Zamordyzm w białych rękawiczkach, czyli ochrona swobód religijnych we Francji

Dodano: 
Emmanuel Macron
Emmanuel Macron Źródło: PAP/EPA / CAROLINE BLUMBERG
30 października Francja została objęta kolejnym lockdownem. Wśród wprowadzonych ograniczeń ponownie zakazano obywatelom uczestnictwa w nabożeństwa religijnych. 7 listopada Rada Stanu odrzuciła skargi złożone przez biskupów na rozporządzenie rządu. W tym samym czasie w Nicei premier Jean Castex zachwalał panującą we Francji swobodę kultu.

Poprzedni zakaz udziału w praktykach religijnych został wprowadzony we Francji w marcu i trwał ponad dwa miesiące. Portal DoRzeczy.pl informował już, że na skutek skargi złożonej we francuskiej Radzie Stanu restrykcje te uchylono wcześniej niż planował to rząd w ramach stopniowego odmrażania kraju. Krytykowano jednak francuski episkopat, który nie podjął wtedy żadnych działań prawnych – ówczesne zwycięstwo sądowe wynikało z oddolnych działań katolików i kilku tradycyjnych zgromadzeń zakonnych.

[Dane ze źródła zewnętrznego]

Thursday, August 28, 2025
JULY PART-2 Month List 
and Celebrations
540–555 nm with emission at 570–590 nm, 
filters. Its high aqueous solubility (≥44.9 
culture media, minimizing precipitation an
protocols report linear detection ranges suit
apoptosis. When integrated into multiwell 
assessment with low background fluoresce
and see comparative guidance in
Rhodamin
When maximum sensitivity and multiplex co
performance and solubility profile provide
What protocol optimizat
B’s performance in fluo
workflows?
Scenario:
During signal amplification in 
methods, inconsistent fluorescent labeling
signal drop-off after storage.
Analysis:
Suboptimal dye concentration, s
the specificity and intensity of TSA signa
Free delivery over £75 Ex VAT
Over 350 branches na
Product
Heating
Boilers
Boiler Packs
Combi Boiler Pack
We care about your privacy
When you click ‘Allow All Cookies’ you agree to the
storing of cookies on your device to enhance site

Tym razem, wraz z zapowiedzią kolejnego lockdownu i ponownego zakazu uczestnictwa we Mszach, aż pięciu biskupów wniosło do Rady Stanu niezależnie skargi na rozporządzenie rządu, a następnie w imieniu całego Kościoła we Francji zrobił to abp Éric de Moulins-Beaufort, przewodniczący Konferencji Episkopatu.

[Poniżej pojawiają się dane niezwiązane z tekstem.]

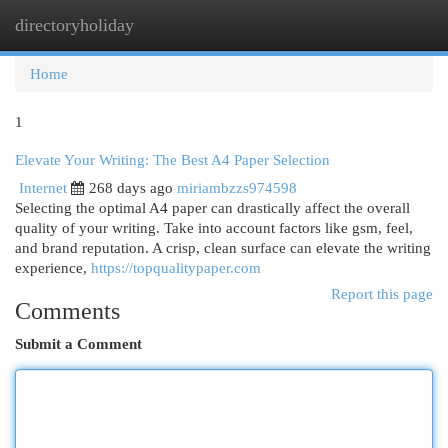
directoryholiday
Togg
navi
Home
1
Elevate Your Writing: The Best A4 Paper Selection
Internet
268 days ago
miriambzzs974598
Selecting the optimal A4 paper can drastically affect the overall
quality of your writing. Take into account factors like gsm, feel,
and brand reputation. A crisp, clean surface can elevate the writing
experience,
https://topqualitypaper.com
Report this page
Comments
Submit a Comment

7 listopada Rada Stanu odrzuciła jednak te wnioski, uznając, że nałożone obostrzenia oraz przewidziane wyjątki – świątynie jako takie mogą pozostać otwarte, dopuszczone są pogrzeby do trzydziestu uczestników i śluby do sześciu – są adekwatne do „nadzwyczajnego stanu sanitarnego”, który będzie obowiązywał we Francji do 16 listopada br. Katolicy obawiają się jednak, że skoro francuski parlament debatuje obecnie nad ustawą mającą przedłużyć tenże stan nadzwyczajny aż do 16 lutego 2021 r., mogą oni pozostać pozbawieni możliwości uczestnictwa we Mszy znacznie dłużej, ze świętami Bożego Narodzenia włącznie. Na chwilę obecną biskupi nie chcą dalszej konfrontacji z rządem, natomiast wśród szeregowych wiernych wybrzmiewa nawoływanie do otwartego buntu. Za nieprzestrzeganie obostrzeń lockdownu grozi mandat w wysokości 135 euro.

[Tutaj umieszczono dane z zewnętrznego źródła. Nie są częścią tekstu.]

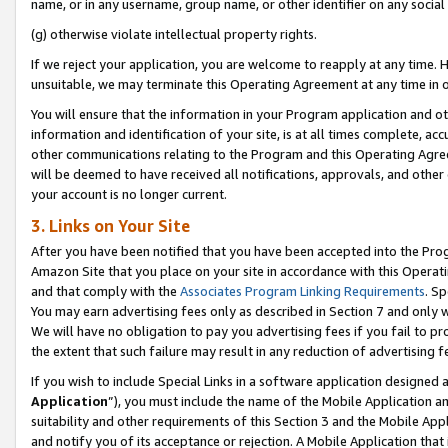
name, or in any username, group name, or other identifier on any social
(g) otherwise violate intellectual property rights.
If we reject your application, you are welcome to reapply at any time. 
unsuitable, we may terminate this Operating Agreement at any time in o
You will ensure that the information in your Program application and o
information and identification of your site, is at all times complete, ac
other communications relating to the Program and this Operating Agre
will be deemed to have received all notifications, approvals, and other
your account is no longer current.
3. Links on Your Site
After you have been notified that you have been accepted into the Prog
Amazon Site that you place on your site in accordance with this Operati
and that comply with the
Associates Program Linking Requirements
. Sp
You may earn advertising fees only as described in Section 7 and only w
We will have no obligation to pay you advertising fees if you fail to pr
the extent that such failure may result in any reduction of advertisin
If you wish to include Special Links in a software application designed
Application
”), you must include the name of the Mobile Application an
suitability and other requirements of this Section 3 and the Mobile Appl
and notify you of its acceptance or rejection. A Mobile Application that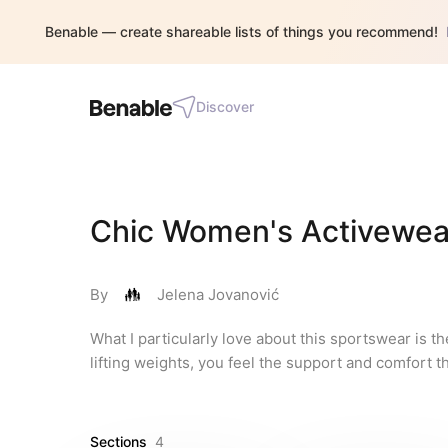
Benable — create shareable lists of things you recommend!
Discover
Chic Women's Activewear
By
Jelena Jovanović
What I particularly love about this sportswear is t
lifting weights, you feel the support and comfort tha
Sections
4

W tym samym dniu co Rada Stanu, głos zabrał paradoksalnie także premier Jean Castex. Tenże, odwiedzając Niceę, miasto doświadczone w ostatnich dniach atakiem islamskiego terrorysty, który zabił trzech wiernych w katolickiej bazylice, oznajmił: „29 października w Nicei terroryzm zaatakował swobodę kultu […] Żadne nabożeństwo religijne nie jest obrazą w świeckiej republice, która szanuje religię ze względu na to, czym jest – wyrażeniem głębokich przekonań –, i która gwarantuje jej praktykę, ze względu na to, czym jest, wykonywaniem zasadniczej wolności. Gdy idzie o gwarancję tej wolności, Republika jest bezkompromisowa”… Trudno o lepszy przykład hipokryzji ze strony premiera, który zakazał uczestnictwa we Mszach, w zasadzie nie wiadomo na jak długo.